Everyday people use cloud technology to share, secure and store their data, from business documents to personal pictures. It’s easy to see why- it’s fast, simple and safe, especially compared to the more traditional methods of email attachments and flash drives. If this technology is already being used in everyday life why isn’t it being used in accounting? Enter cloud accounting. Cloud accounting software is similar to traditional, on-premises, or self-install accounting software, only the cloud accounting software is hosted on remote servers. It’s exactly like traditional accounting software except it’s is far superior in five ways.
Firstly, cloud accounting software is mobile and flexible. It allows businesses and accountants to update data and access it whenever and where ever. Traditional software is confined to one or two physical computers and sharing data has to be done through flash drives. The second benefit of cloud accounting is the real time aspect.
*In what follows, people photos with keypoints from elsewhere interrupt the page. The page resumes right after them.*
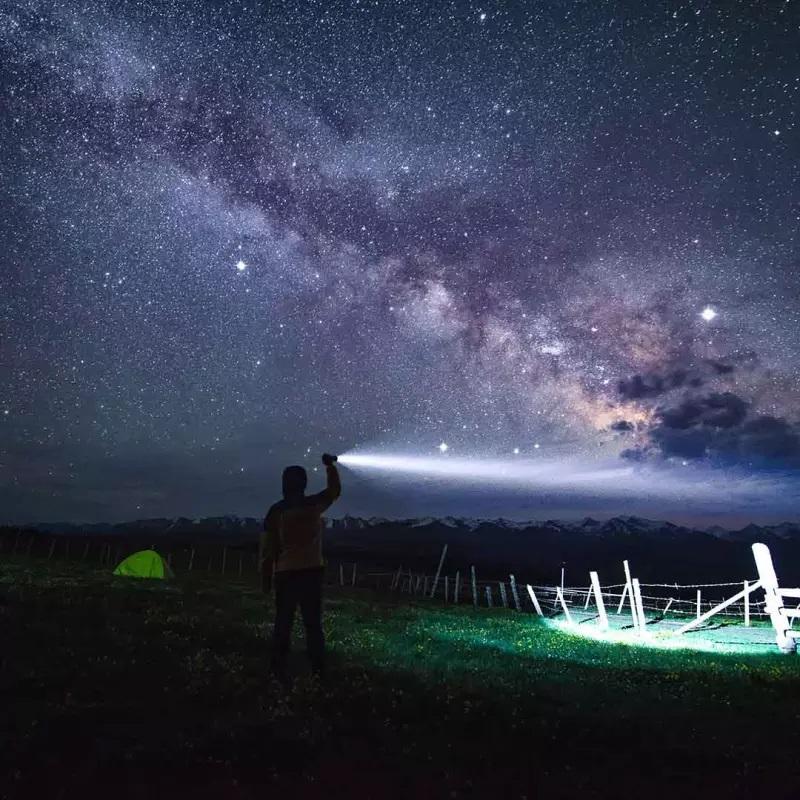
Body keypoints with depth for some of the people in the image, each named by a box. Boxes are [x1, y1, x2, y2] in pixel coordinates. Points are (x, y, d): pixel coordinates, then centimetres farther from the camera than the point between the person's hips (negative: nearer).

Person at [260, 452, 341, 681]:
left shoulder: (276, 511, -2)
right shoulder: (314, 504, -2)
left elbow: (268, 549, -2)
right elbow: (335, 490, 18)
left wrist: (266, 579, 4)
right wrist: (331, 465, 24)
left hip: (286, 574, 0)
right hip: (312, 572, 0)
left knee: (283, 624, 9)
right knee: (313, 623, 10)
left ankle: (279, 670, 10)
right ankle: (318, 670, 11)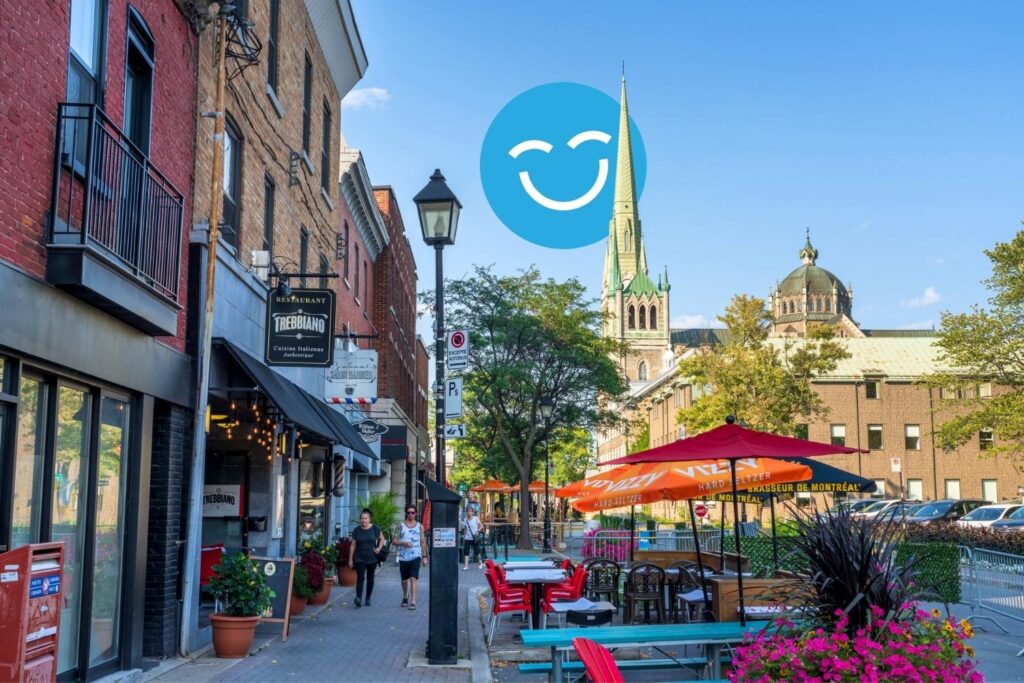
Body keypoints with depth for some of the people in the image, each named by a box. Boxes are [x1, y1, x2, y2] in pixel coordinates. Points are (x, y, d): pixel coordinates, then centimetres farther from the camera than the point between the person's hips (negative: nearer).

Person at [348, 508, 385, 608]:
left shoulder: (375, 529, 0)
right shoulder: (356, 530, 0)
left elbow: (382, 539, 14)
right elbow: (353, 546, 4)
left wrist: (379, 548, -4)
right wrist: (350, 559, 3)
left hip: (372, 558, 1)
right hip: (359, 559, -1)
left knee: (370, 578, 10)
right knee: (360, 578, -15)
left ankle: (368, 599, 22)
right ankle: (358, 598, -27)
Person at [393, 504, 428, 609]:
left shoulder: (419, 526, 7)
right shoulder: (400, 526, 3)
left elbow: (423, 542, 10)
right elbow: (394, 541, 0)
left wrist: (424, 556, 6)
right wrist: (404, 543, -17)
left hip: (415, 556, -1)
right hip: (403, 557, 1)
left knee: (414, 578, -14)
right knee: (404, 579, 14)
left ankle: (413, 601, -16)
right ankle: (405, 597, 37)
Software and data updates can happen immediately meaning as a business you get a real time look at your finances and your accountant does too, which means they are able to provide you with the highest level of accuracy. Cloud accounting is also superior over traditional software because it has increased accuracy. Inputting data happens immediately cutting down the amount of human inputting errors and lost receipts. Some of the top cloud accounting softwares are xero and quickbooks cloud accounting.
Security is the fourth reason why cloud technology is the future of accounting software. Gone are the days of having to manually transfer financial data through a flash drive or have it all stored in a single piece of equipment. This method leaves data in danger of being damaged, lost or stolen but with cloud accounting data is stored remotely in the cloud and only accessible through encrypted channels with password protection. Cost is the fifth and final reason why cloud accounting is better. Unlike traditional software, the purchase of expensive equipment or updates, not to mention additional costs of IT personnel and backups, is not required.
With all these pros of using a cloud accountant why are you insisting on grounding yourself in the past with traditional software?
As a small business owner you may be used to taking on many different roles and are wondering if accounting is one of those tasks you can try to do on your own. However, small business accounting can be difficult and it can end up costing you a lot more if you try to do it yourself – either in monetary value, time, or lost opportunities. Especially if your business is successful, there comes a point where your time is the most valuable asset you have and is better spent creating value for your company rather then balancing books or filing tax returns.
Having a professional chartered accountant do your accounting also has the following benefits for small businesses:
- Creating Forecast Financial Estimates: Small businesses may be required to provide lenders or investors with a financial forecast which includes an economic forecast, expenditures, and pro-forma financial statements. This information is heavily relied upon by outside lenders in order to have an accurate and accountable snapshot of the businesses financial wellbeing.
- Determine Profitability: Although your small business may be generating a high revenue, if your profit margins aren’t up to par with your cost of inventory then your business is at risk. Banks and investors may also require profitability reports and forecasts to determine if the business will be able to repay their loans in a timely manner.
- Expert Insight: Chartered accountants have gone through extensive education refining their expertise in a wide range of topics and have years of experience. Their expertise allows them to provide you with insight into how your business can lower costs, reduce the amount of taxes you’re incurring, defer start-up costs. file tax returns, and ensure everything is running smoothly.
Finding a great small business accountant in Toronto can be difficult, but it is definitely worth it to find the right chartered professional account for your company.
Small business owners may be inclined to use a friend from school or their mothers friends sons accounting firm, choosing an accountant with no real strategy. However, as your business grows and technology advances, there’s much more to small business accounting then just counting beans.
These are the top tips for hiring a small business accountant:
- Determine Your Business Needs: Do you want someone you can hand off all your books to and will just file your yearly taxes, or someone that can be a strategic part of your company’s growth? Most small business owners have a wide range of topics they’d like to be advised on.
- Find Licensed Candidates: There’s three types of professional accounting designations – Toronto Chartered Accountants (CA) have global recognition and can do everything from startup counselling to acting as a Chief Financial Officer for a corporation, to acting as a trustee for bankruptcy. Certified Management Accountants (CMA) integrate business management skills with their accounting expertise to provide actionable insights into managing your business. Certified General Accountants (CGA) have a range of duties from bookkeeping, providing insights into financial statements, and overseeing the internal accounting.
- Determine Accessibility: At the beginning you may need to be in more frequent contact with your accountant. This means either having a closer location or a cloud accountant – an accountant that specializes in utilizing the latest cloud technology to always have up to date information integrated from your online accounting software.
- Cost: Most accountants charge by the hour, anywhere from $150 – $500. Understand how their fee structure works and when you are billed. Bring in a copy of your tax returns to see if they are able to give you a cost estimate beforehand. Generally though, you should not focus too much on price but rather on the value your accountant can bring to your business.
- Referrals: This is the time to take any suggestions from friends or family and utilize the above strategies to determine if the accountant is right for your business. Often times there’s an added obligation to go above and beyond when you are referred by a loyal client.
- References: Ask what other industries and types of businesses the accounting firm works with to see what type of experience they have and if they may have insight into relevant laws for your business.